There is a well known paper by Ehlers et al. which basically changes this to:

  • Axiom 1b: Inertially moving massive particles exist.
  • Axiom 2: Light rays exist.

In both of these treatments, an awkwardness exists because axiom 2 seems to imply two logically separate things at the same time: that we're not in Galilean relativity, and also that measuring rods exist.

Question: Can one instead replace these with the following?

  • Axiom 1b: Inertially moving massive particles exist.
  • Axiom 2b: Speedometers exist. That is, an observer can shoot a bullet at some fixed speed $v$ relative to themselves.
  • Axiom 3: Anti-Galilean postulate. If we carry out Einstein synchronization using the bullets described in 2b, then synchronization produces different results for different observers.

My goal here is to separate out the Galilean statements from the SR statements, so that we can flip back and forth between the two systems just by negating or not negating one postulate.

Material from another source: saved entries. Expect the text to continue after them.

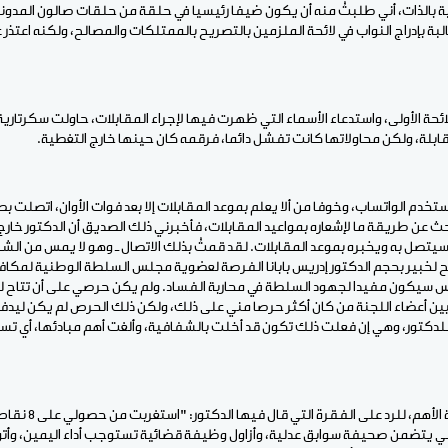
 بالذات، أني طلبتُ منه أن يكون ضيفا رئيسيا في حلقة من حلقات صالون المدو
بة بإدراج النواب في لائحة الملزمين بالتصريح بالممتلكات والمصالح، ولكنه اعتذر
 للائحة الأولى، واستدعاء الأسماء التي ظهرت فيها لإجراء المقابلات، حاولت سكرتارية
مقابلة، ولكن محاولاتها كانت تفشل دائما، فرقمه كان حينها خارج التغطية.
يستخدم الواتساب، وخوفا من ألا يعلم بموعد المقابلات إلا بعد فوات الأوان، اتصلت 
ث عن طريقة ما لإشعاره بمواعيد المقابلات، فأخبرني ذلك الصديق أن الدكتور خارج 
سيتصل به ويخبره بموعد المقابلات. لقد قمتُ بذلك الاتصال ـ وهو لا يمس من الشفا
 لخبير بحجم الدكتور إدريس بابانا الفرصة لعضوية مجلس السلطة الوطنية لمكافحة
س سيكون مفيدا لجهود السلطة في محاربة الفساد. ولم يكن حرصي على أن تتاح ل
 بين أعضاء اللجنة من كان أكثر حرصا مني على ذلك، ولكن ذلك الحرص لم يكن ليدفع
للدكتور، وهي إن فعلت ذلك تكون قد أخلت بالشفافية، وألغت أهم مبادئها، أي تس
لفي يتضمن صحيفة سوابق عدلية، وأزاول وظيفة قضائية تستوجب أداء اليمين، وأتو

Axiom 2b is similar to Euclid's axiom that all right angles are equal. It takes us out of the realm of purely affine geometry and implies that we essentially have an inner product space. Given some other reasonable assumptions not presented explicitly in this sketch, this also implies things like being able to determine whether a bullet that whizzes past you is going at $v$ (because we can compare world-lines to see if they're the same).